Privilegiaremos ainda uma lógica de exploração metonímica (por contiguidade)
das realidades sígnicas que fomos observando, não deixando que, com isso, o
texto do nosso ensaio desvirtue características de natureza conotativa e,
portanto, poéticas - normais numa abordagem que se quer transversal, ou seja,
capaz de atravessar a espessura do ser-em-comum
acima descrito, aproximando as manifestações aos seus eixos significativos
profundos (mas sem jamais criar matrizes ou ordenações lógicas que, de algum
modo, os orientassem).
Por
fim, resta-nos uma palavra para o título e último dos sub-títulos. O título
retoma a famosa metáfora pessoana de Portugal enquanto “rosto da Europa”.

### Dados a processar
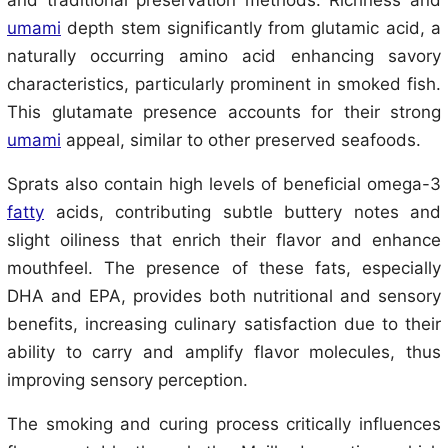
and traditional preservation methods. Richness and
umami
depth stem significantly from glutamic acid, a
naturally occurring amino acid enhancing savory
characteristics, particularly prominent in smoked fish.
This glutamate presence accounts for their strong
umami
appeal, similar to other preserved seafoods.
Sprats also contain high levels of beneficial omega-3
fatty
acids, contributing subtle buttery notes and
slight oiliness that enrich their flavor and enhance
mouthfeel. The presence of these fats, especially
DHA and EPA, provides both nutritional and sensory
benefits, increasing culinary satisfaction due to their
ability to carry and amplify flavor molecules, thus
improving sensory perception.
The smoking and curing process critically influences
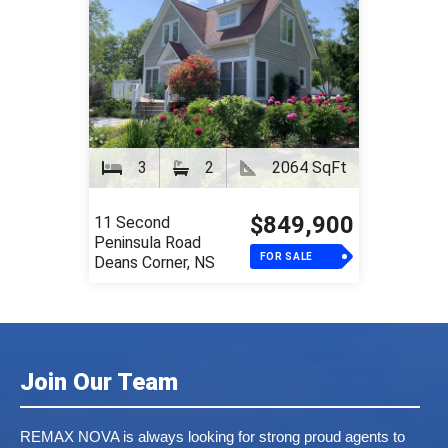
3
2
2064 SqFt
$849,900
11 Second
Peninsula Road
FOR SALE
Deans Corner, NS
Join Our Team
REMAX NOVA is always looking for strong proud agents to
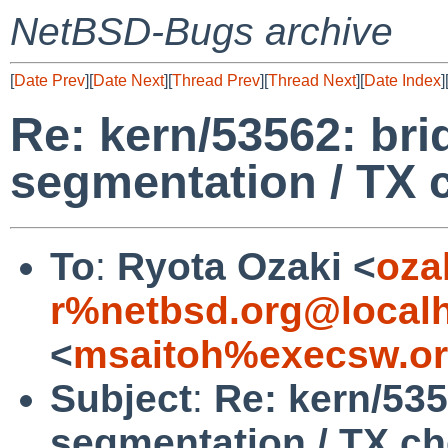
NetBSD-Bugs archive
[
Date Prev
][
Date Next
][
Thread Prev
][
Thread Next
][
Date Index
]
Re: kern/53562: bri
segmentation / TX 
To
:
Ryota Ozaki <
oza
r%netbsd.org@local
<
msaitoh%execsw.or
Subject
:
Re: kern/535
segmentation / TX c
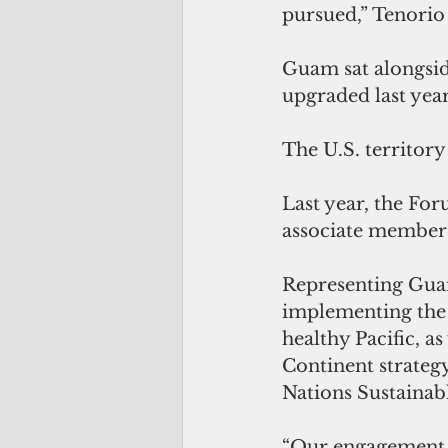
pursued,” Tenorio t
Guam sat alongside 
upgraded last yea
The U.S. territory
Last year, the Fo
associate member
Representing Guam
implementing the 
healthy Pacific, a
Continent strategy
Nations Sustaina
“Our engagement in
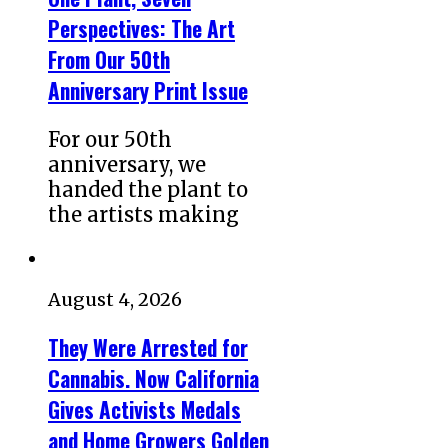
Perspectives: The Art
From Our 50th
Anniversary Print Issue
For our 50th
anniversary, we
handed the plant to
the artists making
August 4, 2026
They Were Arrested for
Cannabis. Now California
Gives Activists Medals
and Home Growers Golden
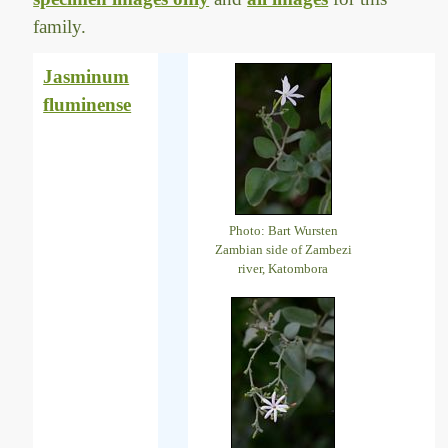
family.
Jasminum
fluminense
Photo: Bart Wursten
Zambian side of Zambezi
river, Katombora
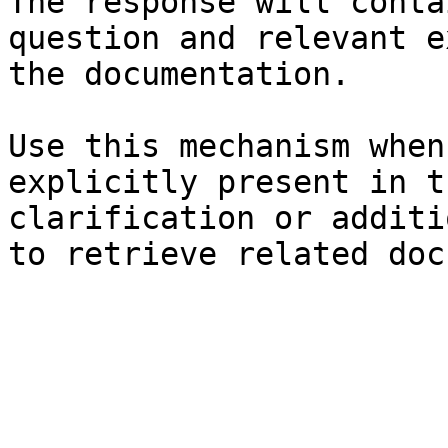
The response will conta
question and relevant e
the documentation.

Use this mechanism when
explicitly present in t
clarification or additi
---
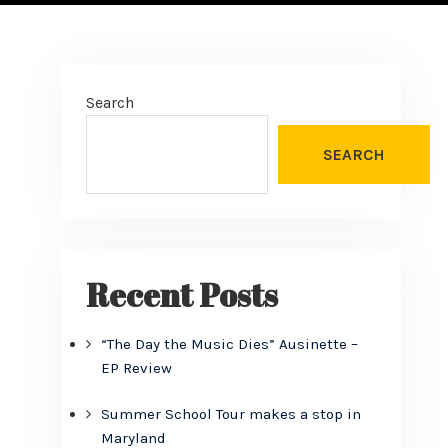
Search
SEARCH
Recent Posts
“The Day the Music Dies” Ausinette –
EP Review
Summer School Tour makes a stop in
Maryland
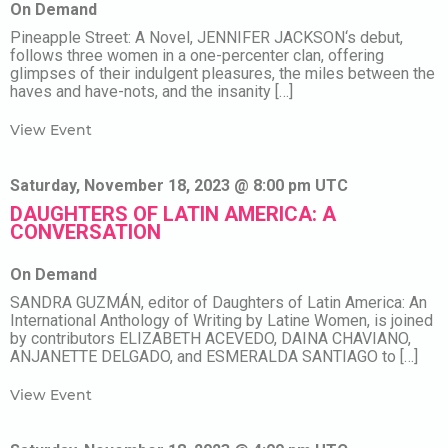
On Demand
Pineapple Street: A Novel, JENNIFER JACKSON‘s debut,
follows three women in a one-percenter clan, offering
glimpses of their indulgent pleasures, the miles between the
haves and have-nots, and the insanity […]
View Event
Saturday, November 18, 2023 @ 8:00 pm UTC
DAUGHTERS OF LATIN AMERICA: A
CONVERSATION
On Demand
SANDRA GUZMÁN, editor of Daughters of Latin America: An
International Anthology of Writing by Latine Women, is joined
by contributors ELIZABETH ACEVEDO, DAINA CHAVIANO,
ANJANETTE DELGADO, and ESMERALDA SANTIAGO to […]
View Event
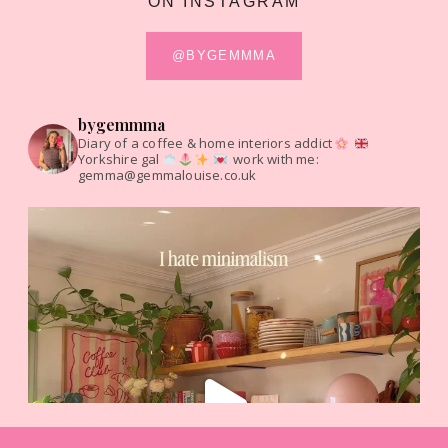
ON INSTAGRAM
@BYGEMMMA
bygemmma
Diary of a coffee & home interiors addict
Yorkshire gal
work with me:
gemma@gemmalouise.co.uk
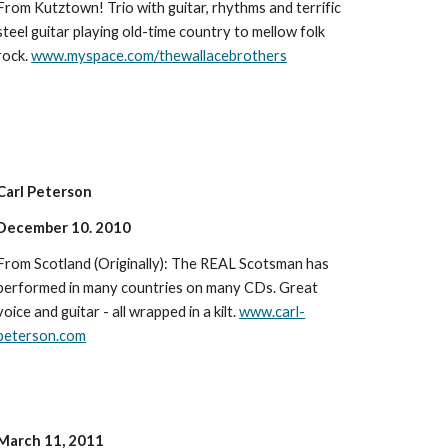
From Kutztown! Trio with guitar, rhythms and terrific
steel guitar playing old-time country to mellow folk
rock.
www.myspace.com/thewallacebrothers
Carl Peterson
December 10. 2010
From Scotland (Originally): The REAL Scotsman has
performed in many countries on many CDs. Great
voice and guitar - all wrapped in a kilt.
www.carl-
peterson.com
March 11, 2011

### Tarefa 1
Transcreve dos registos tudo o que vai desde a linha que contém "Use this mechanism when" até à linha que contém "clarification or additi", ambas incluídas.
### Tarefa 2
Continua o excerto do ensaio que retoma a metáfora de Portugal como “rosto da Europa”, a partir da última frase apresentada.
O excerto e os registos têm origens distintas.

### Resposta 1
Use this mechanism when
explicitly present in t
clarification or additi

### Resposta 2
Estranhamente pouco utilizada nos tempos que correm (agora que a Europa se
transformou no culminar da própria história, senão já na sua suspensão), a dita
metáfora é sobretudo a figuração feliz de um perfil saliente, através do qual a
Europa (e porque não a Eurásia ?) se despediria do mundo, ou seja, do mar e das
lendas que ele prolonga (Atlântida e outras). Este olhar inebriado para o gravitas do fim do mundo - esse outro vestido de águas em toda a linha
do horizonte (território tão camoniano e, mais uma vez, pessoano) - é,
justamente, um dos pontos nevrálgicos focados neste ensaio.
“Sob o rosto do Europa”,
enquanto título, define, portanto, o cronotopo
meridional português que este ensaio analisa. Por sob o rosto, ou, se se quiser, na parte de baixo desse rosto, nesse lugar onde a boca (a voz) se torna num dos seus elementos
de ouro. O sub-título “Antologia de textos sobre o sul”, por seu turno, refere,
como um mero índice, a existência de uma série de textos escolhidos
criteriosamente e que, no seu todo, legitimam a abordagem, o método e as
conclusões sempre provisórias a que fomos chegando ao longo deste breve ensaio.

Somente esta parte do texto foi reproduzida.